If you use File-Find-Object instead of File::Find, your code may be cleaner, your logic less convulted, and you may actually be able to achieve things that are not possible with the latter. I hope I whet your appetite here and convinced you to give File-Find-Object a try.

So what does the future holds? I recently ported File-Find-Rule to File-Find-Object and called the result File-Find-Object-Rule . As a result, "->start" and "->match" are now truly iterative, and I believe you can iterate with them on several objects at once. As I discovered by porting File-Find-Object-Rule-MMagic, I unfortunately cannot maintain full backwards compatibility with the plugin API of File-Find-Rule, because the latter exposes some of behaviour of File::Find (in a leaky abstraction fashion).
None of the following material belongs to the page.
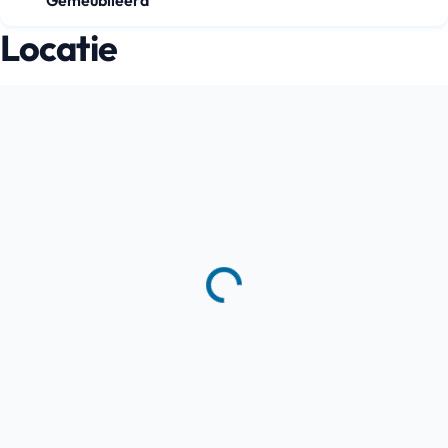
Gemeubileerd
Locatie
I'm planning on porting more File-Find-Rule plugins to File-Find-Object-Rule, and would appreciate any help. I also would like to look at the directory tree traversal APIs of other languages to see if they contain any interesting techniques.

LinkReply

Comments:
From: (Anonymous)
2009-07-17 11:02 pm (UTC)

Confused about returns in File::Find

(Link)

I have been tempted to write an iterative version of File::Find on numerous occasions, and I'm glad to see someone has. While I usually only need to traverse a single directory path at a time, I'll not complain about being able to traverse several at once.

That having been said, it's always been my impression that if you wanted to do a return in File::Find, you needed to put it in a variable defined outside the scope of your wanted sub, because your wanted sub's return value is ignored. As such, while you have to jump through a hoop to return anything at all, you can return anything at all. So your advantage 3 doesn't hold - File::Find either isn't limited like that, or it is more limited than that. Or has File::Find been updated more recently than I am aware?

(Btw, you have a typo in your first advantage - 'and a is'.)
[User Picture]From: shlomif
2009-07-18 06:49 am (UTC)

Re: Confused about returns in File::Find

(Link)

Hi Anonymous!

Thanks for your comment. I corrected your typo. What I meant by the third advantage was that File-Find-Object gives you the result object for free as part of its interface, and it already contains such data as whether it is a plain file or a directory, and the result of the call to stat()/lstat(), and its components. With File::Find, you only have the path name, and need to work out the rest of the information yourself. You are free to put it inside an object, but it's still sub-optimal.